### Dataset
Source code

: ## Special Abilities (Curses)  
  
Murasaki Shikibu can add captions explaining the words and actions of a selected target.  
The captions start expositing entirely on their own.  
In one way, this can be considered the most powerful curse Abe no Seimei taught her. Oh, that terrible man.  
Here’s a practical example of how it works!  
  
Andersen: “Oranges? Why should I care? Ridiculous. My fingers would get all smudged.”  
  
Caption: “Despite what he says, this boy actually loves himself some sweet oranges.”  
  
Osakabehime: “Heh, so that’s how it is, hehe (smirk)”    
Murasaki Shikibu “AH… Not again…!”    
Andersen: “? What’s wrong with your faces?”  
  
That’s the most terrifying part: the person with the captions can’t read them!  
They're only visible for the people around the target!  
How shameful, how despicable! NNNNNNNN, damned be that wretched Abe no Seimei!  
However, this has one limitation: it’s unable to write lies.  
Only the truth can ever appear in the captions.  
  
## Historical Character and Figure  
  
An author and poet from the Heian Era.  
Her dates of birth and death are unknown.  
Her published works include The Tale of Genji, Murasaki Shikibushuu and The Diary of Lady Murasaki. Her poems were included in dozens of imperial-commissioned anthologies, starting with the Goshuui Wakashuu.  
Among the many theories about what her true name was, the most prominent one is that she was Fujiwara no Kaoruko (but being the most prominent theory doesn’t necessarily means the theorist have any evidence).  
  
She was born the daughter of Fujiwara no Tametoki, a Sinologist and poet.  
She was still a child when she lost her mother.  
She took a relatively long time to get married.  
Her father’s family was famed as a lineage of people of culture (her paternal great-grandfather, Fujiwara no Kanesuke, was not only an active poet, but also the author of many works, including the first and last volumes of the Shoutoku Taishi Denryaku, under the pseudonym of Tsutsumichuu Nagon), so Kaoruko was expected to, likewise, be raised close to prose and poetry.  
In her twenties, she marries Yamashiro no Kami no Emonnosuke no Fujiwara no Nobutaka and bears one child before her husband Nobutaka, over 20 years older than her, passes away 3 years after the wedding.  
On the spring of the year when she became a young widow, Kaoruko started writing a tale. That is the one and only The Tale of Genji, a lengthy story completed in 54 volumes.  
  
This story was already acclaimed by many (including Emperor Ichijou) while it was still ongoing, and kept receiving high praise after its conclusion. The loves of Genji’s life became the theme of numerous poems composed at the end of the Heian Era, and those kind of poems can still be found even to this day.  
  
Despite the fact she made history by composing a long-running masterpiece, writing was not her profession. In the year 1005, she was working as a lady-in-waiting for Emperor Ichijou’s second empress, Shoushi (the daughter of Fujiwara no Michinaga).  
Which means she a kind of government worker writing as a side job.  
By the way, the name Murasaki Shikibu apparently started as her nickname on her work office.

### Instruction
Edit the listing so that "lady-in-waiting" reads "court attendant", and keep every other part exactly the same.

### Response for this exercise
Source code

: ## Special Abilities (Curses)  
  
Murasaki Shikibu can add captions explaining the words and actions of a selected target.  
The captions start expositing entirely on their own.  
In one way, this can be considered the most powerful curse Abe no Seimei taught her. Oh, that terrible man.  
Here’s a practical example of how it works!  
  
Andersen: “Oranges? Why should I care? Ridiculous. My fingers would get all smudged.”  
  
Caption: “Despite what he says, this boy actually loves himself some sweet oranges.”  
  
Osakabehime: “Heh, so that’s how it is, hehe (smirk)”    
Murasaki Shikibu “AH… Not again…!”    
Andersen: “? What’s wrong with your faces?”  
  
That’s the most terrifying part: the person with the captions can’t read them!  
They're only visible for the people around the target!  
How shameful, how despicable! NNNNNNNN, damned be that wretched Abe no Seimei!  
However, this has one limitation: it’s unable to write lies.  
Only the truth can ever appear in the captions.  
  
## Historical Character and Figure  
  
An author and poet from the Heian Era.  
Her dates of birth and death are unknown.  
Her published works include The Tale of Genji, Murasaki Shikibushuu and The Diary of Lady Murasaki. Her poems were included in dozens of imperial-commissioned anthologies, starting with the Goshuui Wakashuu.  
Among the many theories about what her true name was, the most prominent one is that she was Fujiwara no Kaoruko (but being the most prominent theory doesn’t necessarily means the theorist have any evidence).  
  
She was born the daughter of Fujiwara no Tametoki, a Sinologist and poet.  
She was still a child when she lost her mother.  
She took a relatively long time to get married.  
Her father’s family was famed as a lineage of people of culture (her paternal great-grandfather, Fujiwara no Kanesuke, was not only an active poet, but also the author of many works, including the first and last volumes of the Shoutoku Taishi Denryaku, under the pseudonym of Tsutsumichuu Nagon), so Kaoruko was expected to, likewise, be raised close to prose and poetry.  
In her twenties, she marries Yamashiro no Kami no Emonnosuke no Fujiwara no Nobutaka and bears one child before her husband Nobutaka, over 20 years older than her, passes away 3 years after the wedding.  
On the spring of the year when she became a young widow, Kaoruko started writing a tale. That is the one and only The Tale of Genji, a lengthy story completed in 54 volumes.  
  
This story was already acclaimed by many (including Emperor Ichijou) while it was still ongoing, and kept receiving high praise after its conclusion. The loves of Genji’s life became the theme of numerous poems composed at the end of the Heian Era, and those kind of poems can still be found even to this day.  
  
Despite the fact she made history by composing a long-running masterpiece, writing was not her profession. In the year 1005, she was working as a court attendant for Emperor Ichijou’s second empress, Shoushi (the daughter of Fujiwara no Michinaga).  
Which means she a kind of government worker writing as a side job.  
By the way, the name Murasaki Shikibu apparently started as her nickname on her work office.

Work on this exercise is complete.